If you look in the
Book Recommendations thread , you'll find some introductory books on x86 assembly language listed (including on in the very first post). The two seem to be most popular are
Assembly Language Step by Step and
The Art of Assembly Language. The latter is also available in it's original online format at the same site.
The two books take very different approaches, and you'll have to decide which you prefer; trying to mix them is probably only to be confusing. I lean towards ALSbS, as it uses NASM and is closer to actual assembly language practice; I also like the author's writing style, though I know some people find it irritating. AoAL has a special High Level Assembler which is meant to be easier for beginning students by providing some common control constructs (if-then, for, while) on top of ordinary assembly; I personally feel that this misrepresents the nature of assembly, and that it attacks the wrong problem (conditionals in assembly, while unstructured, are not hard to understand, while several other parts which HLA does not simplify are genuinely difficult), but there are quite a few who disagree. AoAL also has the advantage of having separate editions written for DOS, Windows, and Linux; one of the common problems people have with ALSbS is that it starts with 16-bit DOS assembly programming, then about halfway through switches to Linux, intentionally avoiding both Windows and DPMI.

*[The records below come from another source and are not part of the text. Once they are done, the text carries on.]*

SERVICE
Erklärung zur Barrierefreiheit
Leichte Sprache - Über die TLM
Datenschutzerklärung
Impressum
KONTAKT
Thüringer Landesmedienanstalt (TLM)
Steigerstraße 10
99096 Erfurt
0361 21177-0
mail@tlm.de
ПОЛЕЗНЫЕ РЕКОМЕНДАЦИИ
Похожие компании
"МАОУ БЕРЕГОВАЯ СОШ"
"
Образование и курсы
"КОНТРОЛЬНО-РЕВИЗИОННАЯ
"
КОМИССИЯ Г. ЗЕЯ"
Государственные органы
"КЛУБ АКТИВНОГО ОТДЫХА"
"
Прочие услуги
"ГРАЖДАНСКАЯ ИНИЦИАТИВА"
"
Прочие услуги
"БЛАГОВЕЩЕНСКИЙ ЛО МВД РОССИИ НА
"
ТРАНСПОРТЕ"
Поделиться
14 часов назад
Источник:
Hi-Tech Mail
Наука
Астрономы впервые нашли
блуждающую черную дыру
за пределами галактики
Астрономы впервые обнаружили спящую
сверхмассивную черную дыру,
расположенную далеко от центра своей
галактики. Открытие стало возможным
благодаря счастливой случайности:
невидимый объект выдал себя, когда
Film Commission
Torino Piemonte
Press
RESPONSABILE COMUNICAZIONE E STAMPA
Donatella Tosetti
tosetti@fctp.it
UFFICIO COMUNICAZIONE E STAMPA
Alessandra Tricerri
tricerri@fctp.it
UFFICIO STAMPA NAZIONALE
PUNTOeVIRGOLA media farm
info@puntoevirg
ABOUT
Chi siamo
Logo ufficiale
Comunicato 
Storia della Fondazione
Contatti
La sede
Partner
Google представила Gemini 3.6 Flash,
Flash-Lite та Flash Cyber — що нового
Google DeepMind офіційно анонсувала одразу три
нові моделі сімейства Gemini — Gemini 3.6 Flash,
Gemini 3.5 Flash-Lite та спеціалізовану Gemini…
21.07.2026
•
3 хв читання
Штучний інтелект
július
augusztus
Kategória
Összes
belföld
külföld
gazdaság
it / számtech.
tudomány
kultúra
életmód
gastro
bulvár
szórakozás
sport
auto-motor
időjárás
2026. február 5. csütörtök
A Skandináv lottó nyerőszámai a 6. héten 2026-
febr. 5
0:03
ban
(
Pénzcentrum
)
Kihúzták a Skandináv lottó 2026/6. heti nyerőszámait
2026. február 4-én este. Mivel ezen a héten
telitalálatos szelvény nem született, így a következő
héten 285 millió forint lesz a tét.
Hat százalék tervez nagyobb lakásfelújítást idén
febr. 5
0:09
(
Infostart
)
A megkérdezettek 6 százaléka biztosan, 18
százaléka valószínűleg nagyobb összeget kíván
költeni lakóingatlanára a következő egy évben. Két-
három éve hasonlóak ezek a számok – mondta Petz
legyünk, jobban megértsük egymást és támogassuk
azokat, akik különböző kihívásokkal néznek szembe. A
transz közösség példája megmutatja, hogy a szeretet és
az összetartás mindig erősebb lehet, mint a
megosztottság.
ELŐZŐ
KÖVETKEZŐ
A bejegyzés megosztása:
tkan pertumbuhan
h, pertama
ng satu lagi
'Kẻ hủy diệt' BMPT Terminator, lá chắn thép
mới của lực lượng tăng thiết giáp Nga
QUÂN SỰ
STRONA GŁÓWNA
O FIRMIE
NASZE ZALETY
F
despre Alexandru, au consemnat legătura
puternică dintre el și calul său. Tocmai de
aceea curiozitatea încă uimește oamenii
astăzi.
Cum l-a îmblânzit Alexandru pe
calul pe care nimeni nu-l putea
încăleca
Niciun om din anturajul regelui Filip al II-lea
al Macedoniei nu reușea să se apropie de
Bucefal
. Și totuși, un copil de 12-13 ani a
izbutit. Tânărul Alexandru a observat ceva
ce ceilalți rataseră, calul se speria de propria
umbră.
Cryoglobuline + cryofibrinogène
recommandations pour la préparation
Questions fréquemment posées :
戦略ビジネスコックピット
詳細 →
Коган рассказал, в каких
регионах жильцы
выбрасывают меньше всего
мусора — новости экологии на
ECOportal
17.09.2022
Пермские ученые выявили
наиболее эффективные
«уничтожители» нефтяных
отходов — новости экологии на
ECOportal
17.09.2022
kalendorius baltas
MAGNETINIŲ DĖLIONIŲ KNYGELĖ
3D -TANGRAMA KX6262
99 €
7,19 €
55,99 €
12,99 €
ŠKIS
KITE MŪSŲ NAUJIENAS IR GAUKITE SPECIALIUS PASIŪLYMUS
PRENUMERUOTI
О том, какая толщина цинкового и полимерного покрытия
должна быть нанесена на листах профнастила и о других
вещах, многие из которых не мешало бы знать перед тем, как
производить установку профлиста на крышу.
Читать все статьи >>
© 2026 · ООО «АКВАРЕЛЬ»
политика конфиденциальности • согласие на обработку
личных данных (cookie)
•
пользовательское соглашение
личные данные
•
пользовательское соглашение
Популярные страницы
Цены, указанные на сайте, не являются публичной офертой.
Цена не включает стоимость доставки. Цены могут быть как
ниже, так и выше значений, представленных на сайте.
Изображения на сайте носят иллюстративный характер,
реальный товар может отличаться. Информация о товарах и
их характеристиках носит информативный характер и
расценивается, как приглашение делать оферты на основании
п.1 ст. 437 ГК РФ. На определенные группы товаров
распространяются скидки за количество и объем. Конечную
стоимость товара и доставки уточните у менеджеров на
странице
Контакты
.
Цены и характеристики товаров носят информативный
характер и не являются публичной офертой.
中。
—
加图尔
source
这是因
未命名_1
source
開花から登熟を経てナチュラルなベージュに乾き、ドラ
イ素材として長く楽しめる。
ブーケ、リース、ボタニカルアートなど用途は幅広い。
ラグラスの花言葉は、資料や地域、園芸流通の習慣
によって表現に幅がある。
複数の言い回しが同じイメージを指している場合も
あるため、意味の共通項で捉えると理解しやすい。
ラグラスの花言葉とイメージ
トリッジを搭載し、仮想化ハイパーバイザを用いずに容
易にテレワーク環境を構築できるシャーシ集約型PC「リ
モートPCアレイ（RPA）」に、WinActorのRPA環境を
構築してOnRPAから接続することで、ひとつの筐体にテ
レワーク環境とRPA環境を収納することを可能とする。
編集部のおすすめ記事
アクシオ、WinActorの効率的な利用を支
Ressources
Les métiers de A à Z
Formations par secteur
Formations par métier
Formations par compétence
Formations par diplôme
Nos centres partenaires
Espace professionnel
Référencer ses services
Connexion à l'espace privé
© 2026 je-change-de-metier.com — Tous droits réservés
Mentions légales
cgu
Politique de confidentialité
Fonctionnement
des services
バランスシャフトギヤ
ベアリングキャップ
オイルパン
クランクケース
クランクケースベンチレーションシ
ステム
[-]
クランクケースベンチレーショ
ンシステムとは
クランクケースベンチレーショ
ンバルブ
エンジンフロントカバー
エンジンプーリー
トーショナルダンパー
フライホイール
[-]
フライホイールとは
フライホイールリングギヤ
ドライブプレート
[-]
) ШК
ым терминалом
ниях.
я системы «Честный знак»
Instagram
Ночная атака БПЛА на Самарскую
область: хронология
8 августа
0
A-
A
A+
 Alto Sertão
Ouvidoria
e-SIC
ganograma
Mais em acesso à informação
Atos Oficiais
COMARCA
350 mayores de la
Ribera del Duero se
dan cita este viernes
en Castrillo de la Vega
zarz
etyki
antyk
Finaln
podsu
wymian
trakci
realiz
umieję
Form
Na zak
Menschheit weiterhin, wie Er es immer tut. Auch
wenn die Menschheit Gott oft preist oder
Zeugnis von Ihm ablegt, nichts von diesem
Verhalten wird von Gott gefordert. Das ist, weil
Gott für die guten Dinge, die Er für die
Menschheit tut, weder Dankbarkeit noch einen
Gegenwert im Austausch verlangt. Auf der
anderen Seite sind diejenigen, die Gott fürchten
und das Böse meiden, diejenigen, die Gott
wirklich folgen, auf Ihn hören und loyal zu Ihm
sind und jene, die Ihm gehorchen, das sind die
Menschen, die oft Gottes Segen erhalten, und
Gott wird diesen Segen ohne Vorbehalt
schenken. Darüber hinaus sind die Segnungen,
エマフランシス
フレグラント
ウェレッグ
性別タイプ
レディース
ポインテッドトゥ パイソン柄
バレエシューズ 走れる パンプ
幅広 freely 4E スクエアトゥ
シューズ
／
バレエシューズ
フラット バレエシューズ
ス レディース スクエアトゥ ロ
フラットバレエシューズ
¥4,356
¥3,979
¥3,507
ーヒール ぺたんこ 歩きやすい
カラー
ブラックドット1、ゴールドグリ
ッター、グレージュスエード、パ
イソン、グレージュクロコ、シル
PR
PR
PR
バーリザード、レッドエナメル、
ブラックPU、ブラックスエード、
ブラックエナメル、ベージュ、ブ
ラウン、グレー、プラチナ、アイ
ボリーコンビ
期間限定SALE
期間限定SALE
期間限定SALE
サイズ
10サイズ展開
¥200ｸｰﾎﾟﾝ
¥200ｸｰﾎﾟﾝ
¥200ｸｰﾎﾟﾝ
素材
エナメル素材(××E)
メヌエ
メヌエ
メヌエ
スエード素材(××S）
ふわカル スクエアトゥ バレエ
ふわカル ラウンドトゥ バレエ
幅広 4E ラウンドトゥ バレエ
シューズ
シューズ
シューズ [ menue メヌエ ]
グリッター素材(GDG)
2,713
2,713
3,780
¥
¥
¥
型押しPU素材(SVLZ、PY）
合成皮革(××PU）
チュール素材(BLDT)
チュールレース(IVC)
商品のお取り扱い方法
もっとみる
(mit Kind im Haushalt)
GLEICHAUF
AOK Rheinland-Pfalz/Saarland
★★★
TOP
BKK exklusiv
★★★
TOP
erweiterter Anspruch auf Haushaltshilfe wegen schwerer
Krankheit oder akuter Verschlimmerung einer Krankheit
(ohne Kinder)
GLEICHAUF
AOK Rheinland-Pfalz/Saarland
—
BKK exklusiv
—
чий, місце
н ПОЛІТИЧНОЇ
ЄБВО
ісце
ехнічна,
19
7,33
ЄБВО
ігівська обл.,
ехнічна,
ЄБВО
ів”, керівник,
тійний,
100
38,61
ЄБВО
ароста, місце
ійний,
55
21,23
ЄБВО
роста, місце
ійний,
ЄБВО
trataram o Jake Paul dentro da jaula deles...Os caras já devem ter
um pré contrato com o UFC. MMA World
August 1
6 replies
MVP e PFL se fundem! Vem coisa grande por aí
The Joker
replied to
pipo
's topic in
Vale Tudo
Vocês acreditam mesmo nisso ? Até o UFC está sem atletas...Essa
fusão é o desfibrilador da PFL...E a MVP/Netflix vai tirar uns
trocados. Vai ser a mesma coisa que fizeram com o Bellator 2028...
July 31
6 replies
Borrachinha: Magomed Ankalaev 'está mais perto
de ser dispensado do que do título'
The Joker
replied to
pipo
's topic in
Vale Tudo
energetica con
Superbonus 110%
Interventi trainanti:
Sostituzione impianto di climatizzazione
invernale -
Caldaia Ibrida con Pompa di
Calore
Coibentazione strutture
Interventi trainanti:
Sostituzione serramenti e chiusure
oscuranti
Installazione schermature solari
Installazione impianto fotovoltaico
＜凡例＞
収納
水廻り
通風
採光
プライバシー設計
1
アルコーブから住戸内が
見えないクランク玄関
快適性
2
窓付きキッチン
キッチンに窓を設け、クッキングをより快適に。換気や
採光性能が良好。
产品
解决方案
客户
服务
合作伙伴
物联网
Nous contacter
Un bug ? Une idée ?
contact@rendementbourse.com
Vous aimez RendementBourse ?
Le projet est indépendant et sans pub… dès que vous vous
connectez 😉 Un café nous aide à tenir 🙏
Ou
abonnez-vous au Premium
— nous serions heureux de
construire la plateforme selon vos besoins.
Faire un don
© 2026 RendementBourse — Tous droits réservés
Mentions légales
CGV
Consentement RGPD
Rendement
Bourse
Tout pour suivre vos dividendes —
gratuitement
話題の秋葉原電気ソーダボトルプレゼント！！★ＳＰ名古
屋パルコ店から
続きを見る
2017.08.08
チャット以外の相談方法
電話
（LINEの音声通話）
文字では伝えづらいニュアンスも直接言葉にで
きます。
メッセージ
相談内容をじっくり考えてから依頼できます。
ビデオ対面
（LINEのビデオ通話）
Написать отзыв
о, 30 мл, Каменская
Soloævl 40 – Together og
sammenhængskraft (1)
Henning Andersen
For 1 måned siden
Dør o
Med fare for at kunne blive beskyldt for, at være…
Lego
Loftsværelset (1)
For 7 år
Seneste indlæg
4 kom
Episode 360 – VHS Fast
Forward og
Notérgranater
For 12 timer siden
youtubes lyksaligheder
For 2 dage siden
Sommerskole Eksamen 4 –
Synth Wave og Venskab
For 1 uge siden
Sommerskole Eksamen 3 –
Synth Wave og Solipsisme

The book thread also lists
Assembly Language Programming and Organization of the IBM PC (an older book, but still quite applicable for a novice),
Assembler GE-PACKT (German language only),
This tutorial (scroll down for the document links, available in both PostScript and PDF formats).
PC PhD. has a good introductory section on assembly programming, though it is not the main focus of the book, it, along with
The Indispensable PC Hardware Book, are valuable references to the PC's internals.